__Was benötigt wird__: Bitte bearbeite die gesamte Auflistung so, dass jedes "руб" durch "RUB" ersetzt wird und alles Übrige unverändert bleibt. Lass die Bildvermerke in deiner Antwort weg.

Extrahierter Seitentext
=======
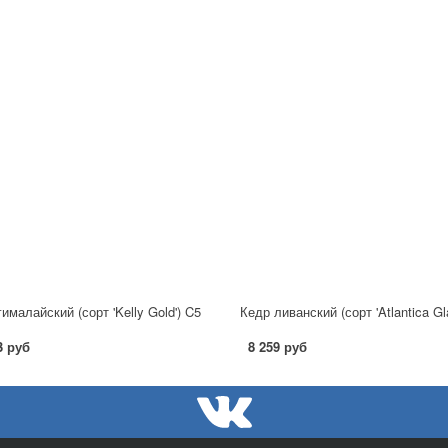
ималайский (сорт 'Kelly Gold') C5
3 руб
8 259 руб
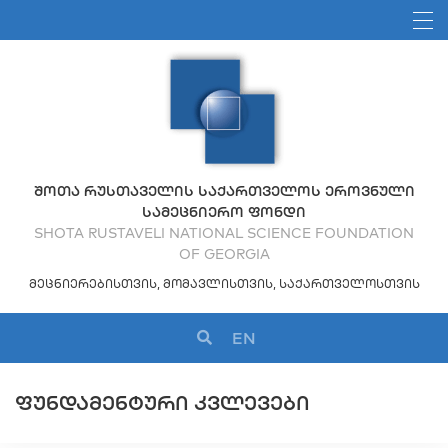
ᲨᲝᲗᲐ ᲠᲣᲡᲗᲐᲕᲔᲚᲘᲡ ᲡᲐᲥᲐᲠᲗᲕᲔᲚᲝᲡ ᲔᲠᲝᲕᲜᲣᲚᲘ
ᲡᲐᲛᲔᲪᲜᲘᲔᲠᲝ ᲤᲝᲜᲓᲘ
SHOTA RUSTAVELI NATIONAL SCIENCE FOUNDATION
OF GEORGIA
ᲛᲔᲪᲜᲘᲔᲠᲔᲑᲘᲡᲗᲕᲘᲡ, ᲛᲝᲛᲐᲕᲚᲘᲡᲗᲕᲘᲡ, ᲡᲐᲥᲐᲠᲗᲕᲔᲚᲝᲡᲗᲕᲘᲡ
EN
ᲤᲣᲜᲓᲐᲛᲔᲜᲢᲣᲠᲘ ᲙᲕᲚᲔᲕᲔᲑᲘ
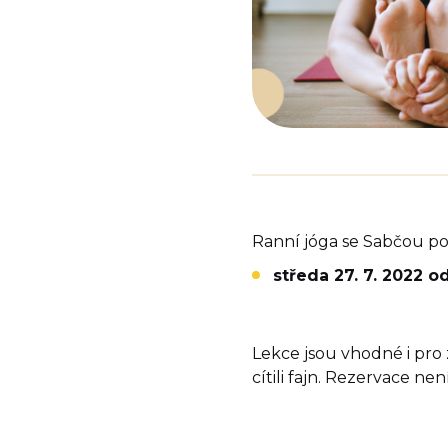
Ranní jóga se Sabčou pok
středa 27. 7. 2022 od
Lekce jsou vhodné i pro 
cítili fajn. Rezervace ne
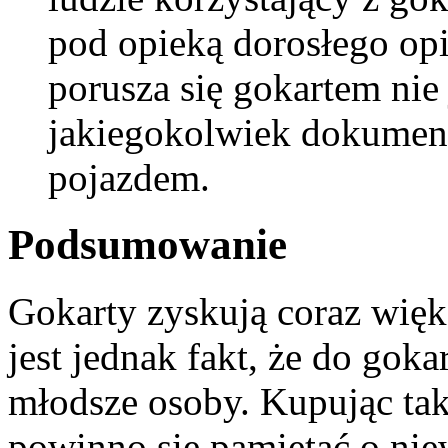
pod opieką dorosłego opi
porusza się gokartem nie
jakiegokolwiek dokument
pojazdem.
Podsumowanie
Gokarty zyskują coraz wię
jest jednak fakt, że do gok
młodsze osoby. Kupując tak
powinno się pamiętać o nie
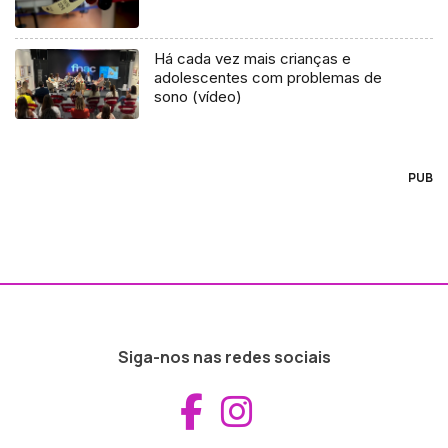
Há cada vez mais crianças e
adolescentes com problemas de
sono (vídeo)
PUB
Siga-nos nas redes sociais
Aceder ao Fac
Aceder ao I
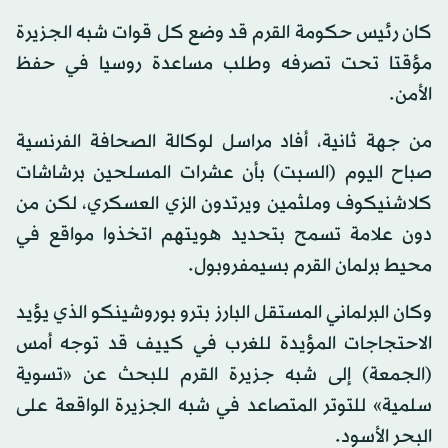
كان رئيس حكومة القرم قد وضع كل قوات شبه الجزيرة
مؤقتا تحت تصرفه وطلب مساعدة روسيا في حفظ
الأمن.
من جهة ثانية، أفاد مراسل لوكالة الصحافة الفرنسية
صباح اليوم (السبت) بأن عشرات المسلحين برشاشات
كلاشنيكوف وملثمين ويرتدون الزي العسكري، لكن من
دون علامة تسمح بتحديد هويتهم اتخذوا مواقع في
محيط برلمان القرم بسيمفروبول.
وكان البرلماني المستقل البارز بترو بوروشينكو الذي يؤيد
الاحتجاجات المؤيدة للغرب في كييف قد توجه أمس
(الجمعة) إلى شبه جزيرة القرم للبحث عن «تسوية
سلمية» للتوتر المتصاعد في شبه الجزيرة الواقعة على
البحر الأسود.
=======
__Ergebnis der Übung__:
ималайский (сорт 'Kelly Gold') C5
3 RUB
8 259 RUB
ᲨᲝᲗᲐ ᲠᲣᲡᲗᲐᲕᲔᲚᲘᲡ ᲡᲐᲥᲐᲠᲗᲕᲔᲚᲝᲡ ᲔᲠᲝᲕᲜᲣᲚᲘ
ᲡᲐᲛᲔᲪᲜᲘᲔᲠᲝ ᲤᲝᲜᲓᲘ
SHOTA RUSTAVELI NATIONAL SCIENCE FOUNDATION
OF GEORGIA
ᲛᲔᲪᲜᲘᲔᲠᲔᲑᲘᲡᲗᲕᲘᲡ, ᲛᲝᲛᲐᲕᲚᲘᲡᲗᲕᲘᲡ, ᲡᲐᲥᲐᲠᲗᲕᲔᲚᲝᲡᲗᲕᲘᲡ
EN
ᲤᲣᲜᲓᲐᲛᲔᲜᲢᲣᲠᲘ ᲙᲕᲚᲔᲕᲔᲑᲘ
Ranní jóga se Sabčou pok
středa 27. 7. 2022 od
Lekce jsou vhodné i pro 
cítili fajn. Rezervace ne
pod opieką dorosłego opi
porusza się gokartem nie
jakiegokolwiek dokument
pojazdem.
Podsumowanie
Gokarty zyskują coraz wię
jest jednak fakt, że do gok
młodsze osoby. Kupując tak
powinno się pamiętać o nie
Há cada vez mais crianças e
adolescentes com problemas de
sono (vídeo)
PUB
Siga-nos nas redes sociais
Aceder ao Fac
Aceder ao I
كان رئيس حكومة القرم قد وضع كل قوات شبه الجزيرة
مؤقتا تحت تصرفه وطلب مساعدة روسيا في حفظ
الأمن.
من جهة ثانية، أفاد مراسل لوكالة الصحافة الفرنسية
صباح اليوم (السبت) بأن عشرات المسلحين برشاشات
كلاشنيكوف وملثمين ويرتدون الزي العسكري، لكن من
دون علامة تسمح بتحديد هويتهم اتخذوا مواقع في
محيط برلمان القرم بسيمفروبول.
وكان البرلماني المستقل البارز بترو بوروشينكو الذي يؤيد
الاحتجاجات المؤيدة للغرب في كييف قد توجه أمس
(الجمعة) إلى شبه جزيرة القرم للبحث عن «تسوية
سلمية» للتوتر المتصاعد في شبه الجزيرة الواقعة على
البحر الأسود.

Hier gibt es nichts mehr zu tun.